### [What is required]
Rewrite all the rows below, substituting "inspector" for "surveyor" and leaving everything else unchanged. Omit the pictures.

** begin Data shown **

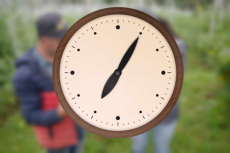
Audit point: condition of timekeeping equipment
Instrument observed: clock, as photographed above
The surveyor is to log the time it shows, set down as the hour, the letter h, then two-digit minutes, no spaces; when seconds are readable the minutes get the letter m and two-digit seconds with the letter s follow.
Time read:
7h05
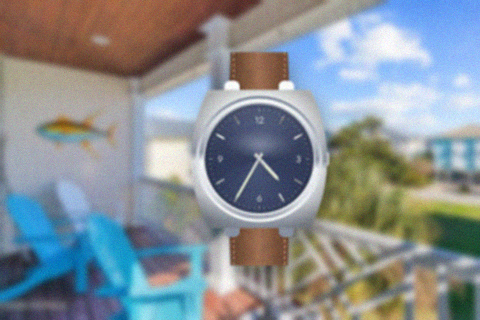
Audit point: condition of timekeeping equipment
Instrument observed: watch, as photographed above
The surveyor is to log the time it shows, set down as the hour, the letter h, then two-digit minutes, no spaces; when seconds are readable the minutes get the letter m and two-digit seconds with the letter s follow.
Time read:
4h35
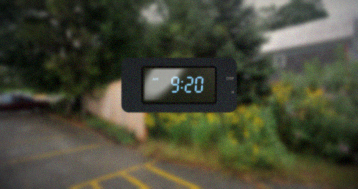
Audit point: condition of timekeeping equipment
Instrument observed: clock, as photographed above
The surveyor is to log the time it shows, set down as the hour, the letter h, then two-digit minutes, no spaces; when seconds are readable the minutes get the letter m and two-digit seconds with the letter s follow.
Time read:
9h20
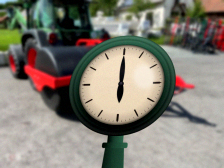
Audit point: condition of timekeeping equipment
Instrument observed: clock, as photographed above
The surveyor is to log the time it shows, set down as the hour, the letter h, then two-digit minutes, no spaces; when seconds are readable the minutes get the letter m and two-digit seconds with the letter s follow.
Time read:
6h00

** end Data shown **

### [Solution]
Audit point: condition of timekeeping equipment
Instrument observed: clock, as photographed above
The inspector is to log the time it shows, set down as the hour, the letter h, then two-digit minutes, no spaces; when seconds are readable the minutes get the letter m and two-digit seconds with the letter s follow.
Time read:
7h05
Audit point: condition of timekeeping equipment
Instrument observed: watch, as photographed above
The inspector is to log the time it shows, set down as the hour, the letter h, then two-digit minutes, no spaces; when seconds are readable the minutes get the letter m and two-digit seconds with the letter s follow.
Time read:
4h35
Audit point: condition of timekeeping equipment
Instrument observed: clock, as photographed above
The inspector is to log the time it shows, set down as the hour, the letter h, then two-digit minutes, no spaces; when seconds are readable the minutes get the letter m and two-digit seconds with the letter s follow.
Time read:
9h20
Audit point: condition of timekeeping equipment
Instrument observed: clock, as photographed above
The inspector is to log the time it shows, set down as the hour, the letter h, then two-digit minutes, no spaces; when seconds are readable the minutes get the letter m and two-digit seconds with the letter s follow.
Time read:
6h00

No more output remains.